Growth in the games market is also predicted on the basis of newly released games and “added revenue from new console users due to the battle royale hype,” said Wijman, who adds that new sectors like cloud gaming played a bigger role in U.S. ascendency than PC games. “Growth in PC spending is largely flat compared to other segments,” he said.

But the 2018 freeze in games licenses also “hurt the Chinese market, providing a chance for the U.S. to pull ahead of it.” Tencent is in a position to expand beyond China this year — when and if opportunities pop up.

Newzoo dubs Latin America the fastest growing market in the world, at 11.1 percent year-over-year to $5.6 billion. Most of the growth comes from mobile gaming, where better infrastructure plays a role in the bump.

Mobile will continue to grow and is “forecast to bring in $68.5 billion in 2019,” which is “an incredible 45 percent of the global market.” Eighty percent of that figure comes from smartphone games. Regulation of loot boxes, however, is a done deal in the Netherlands and is being considered by the U.S. Congress.

PC gaming will grow 4 percent to $35.7 billion, but browser games have dipped 15.1 percent from 2018 to $3.5 billion. The younger demographic isn’t exposed to PC games, where “live services have also been the norm for the most popular PC games for many years now.”

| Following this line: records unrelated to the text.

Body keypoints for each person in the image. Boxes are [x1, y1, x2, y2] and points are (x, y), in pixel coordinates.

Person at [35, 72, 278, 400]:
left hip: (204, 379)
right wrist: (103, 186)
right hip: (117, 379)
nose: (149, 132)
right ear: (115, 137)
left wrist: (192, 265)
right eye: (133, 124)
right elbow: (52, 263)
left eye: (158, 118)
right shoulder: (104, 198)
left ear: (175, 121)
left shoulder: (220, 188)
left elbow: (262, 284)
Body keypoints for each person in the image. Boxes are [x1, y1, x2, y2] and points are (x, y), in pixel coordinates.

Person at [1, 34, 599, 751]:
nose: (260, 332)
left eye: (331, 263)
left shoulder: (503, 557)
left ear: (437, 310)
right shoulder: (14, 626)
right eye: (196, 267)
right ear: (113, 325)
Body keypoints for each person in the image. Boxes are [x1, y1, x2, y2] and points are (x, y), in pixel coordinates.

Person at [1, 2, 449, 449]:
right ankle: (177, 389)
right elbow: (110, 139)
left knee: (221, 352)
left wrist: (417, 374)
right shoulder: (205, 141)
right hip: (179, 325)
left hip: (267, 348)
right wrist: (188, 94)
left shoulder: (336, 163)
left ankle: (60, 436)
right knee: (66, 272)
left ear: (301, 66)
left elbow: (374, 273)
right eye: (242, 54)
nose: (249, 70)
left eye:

Newzoo is also bullish on cloud gaming, since Microsoft Azure, Amazon Cloud Services and Google Cloud replaced yesteryear’s insufficient technology. “Cost and accessibility of broadband — that’s the biggest hurdle for the likes of Google Stadia and Project xCloud,” says VB, which notes that 5G rollout will help although data caps and high prices could become a major issue.